[[ Data for processing open ]]

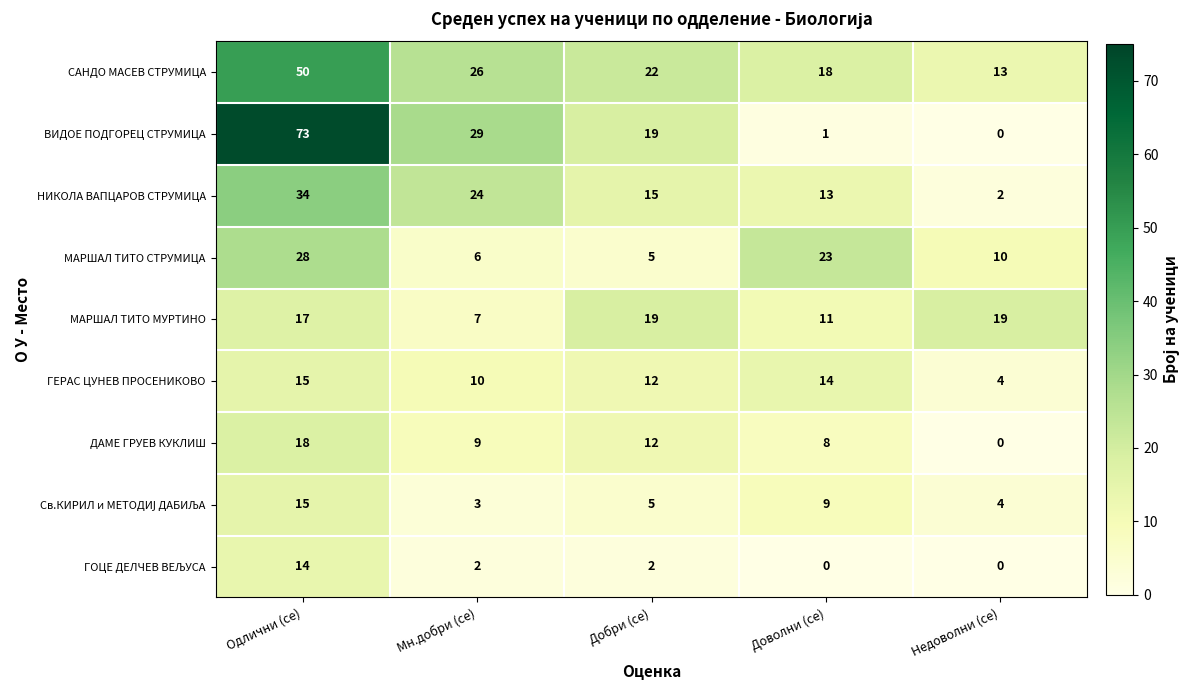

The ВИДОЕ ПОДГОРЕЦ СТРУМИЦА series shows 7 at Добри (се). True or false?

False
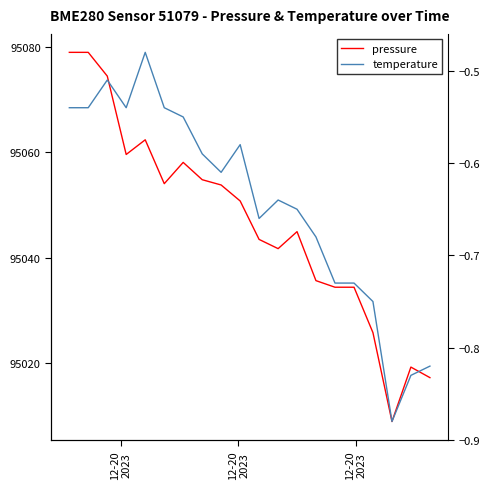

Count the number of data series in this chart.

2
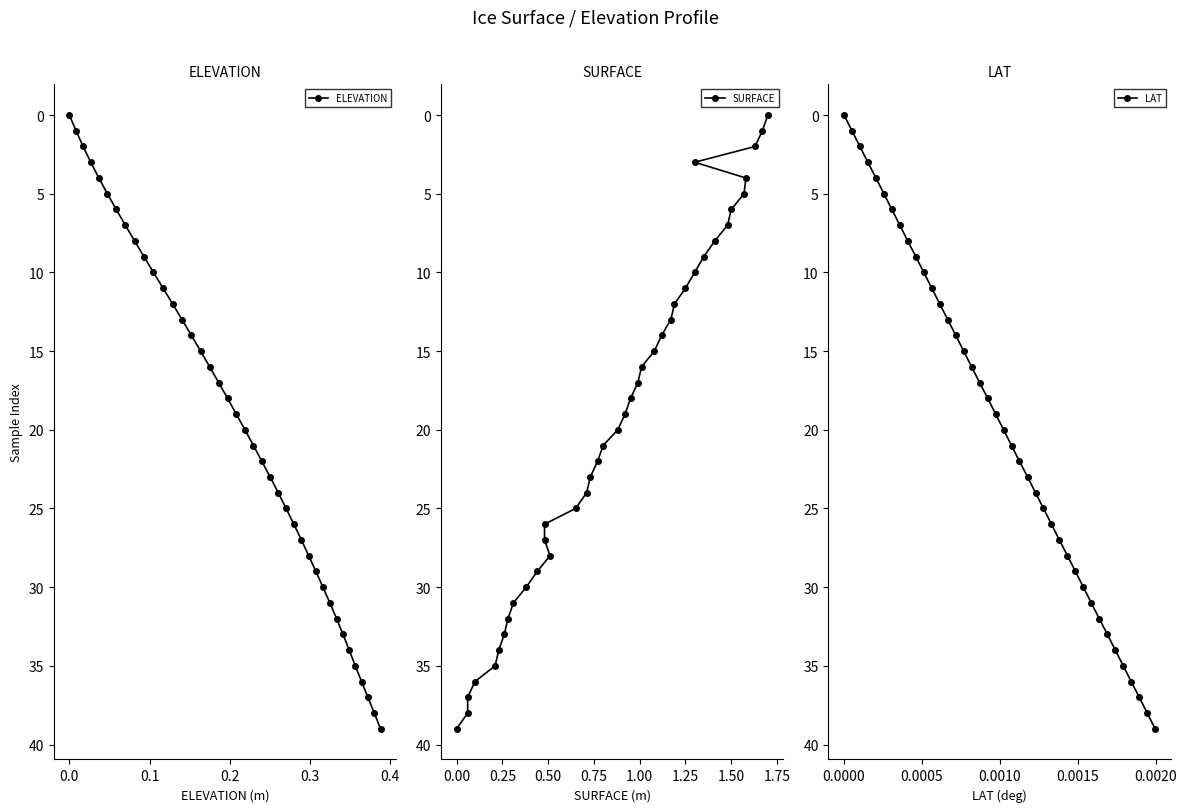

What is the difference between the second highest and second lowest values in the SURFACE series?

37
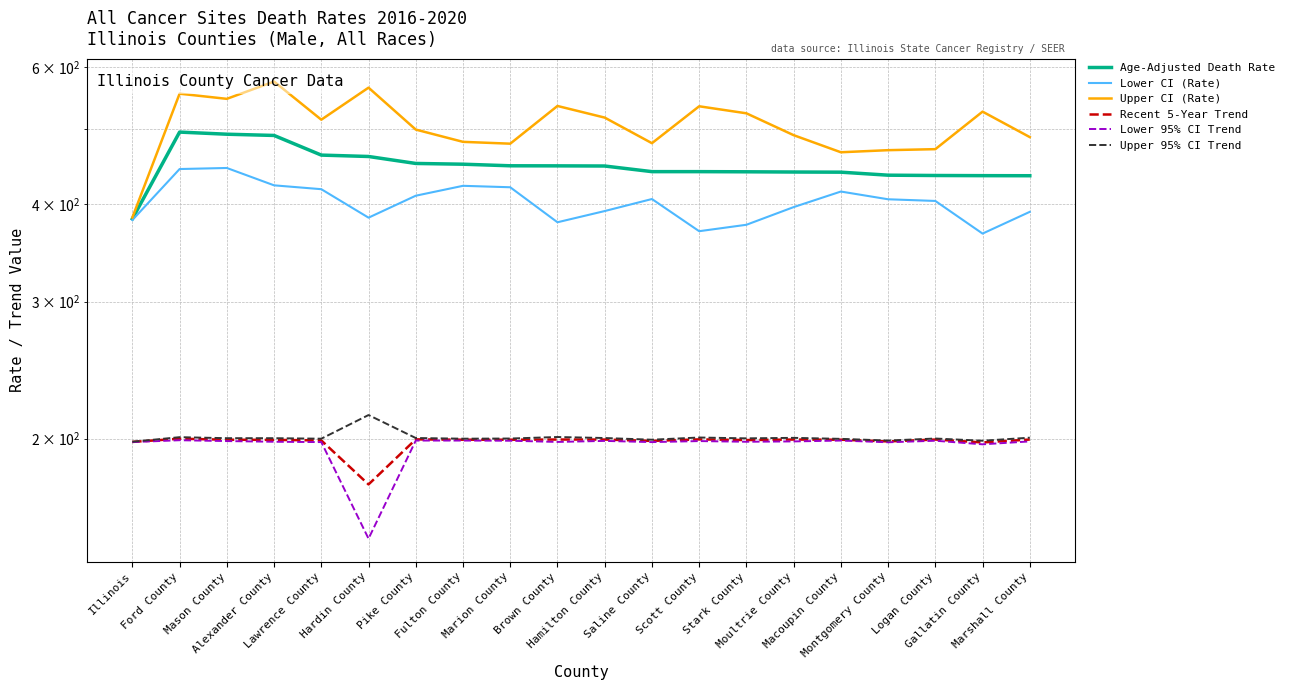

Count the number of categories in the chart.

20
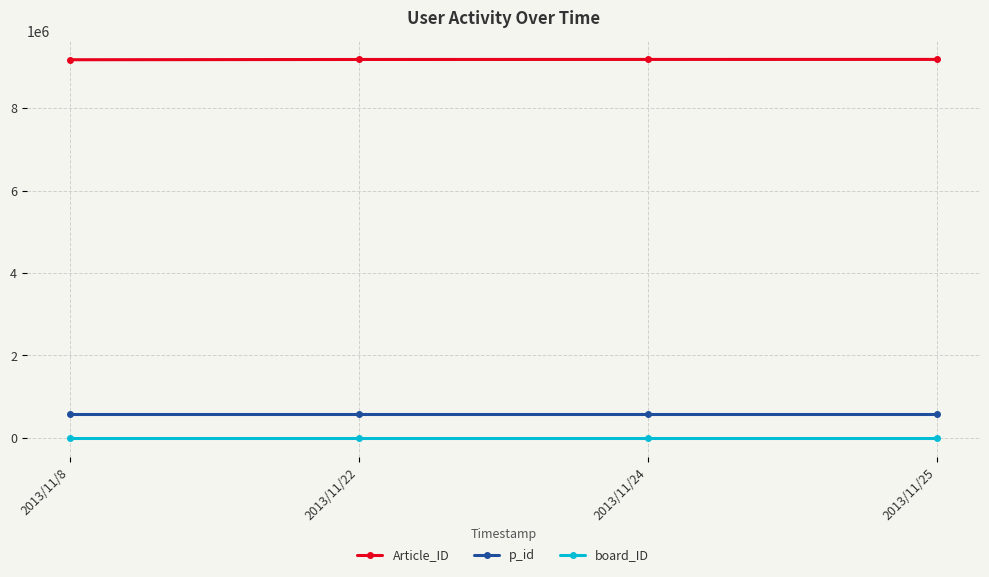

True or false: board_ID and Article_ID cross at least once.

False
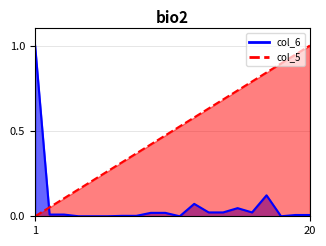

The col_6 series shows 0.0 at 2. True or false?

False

[[ Data for processing closed ]]

_What the task asks_: Rewrite all of the data above as a numbered list, omitting the blank lines and leaving out the pictures.

_Exercise response_:
1. The ВИДОЕ ПОДГОРЕЦ СТРУМИЦА series shows 7 at Добри (се). True or false?
2. False
3. Count the number of data series in this chart.
4. 2
5. What is the difference between the second highest and second lowest values in the SURFACE series?
6. 37
7. Count the number of categories in the chart.
8. 20
9. True or false: board_ID and Article_ID cross at least once.
10. False
11. The col_6 series shows 0.0 at 2. True or false?
12. False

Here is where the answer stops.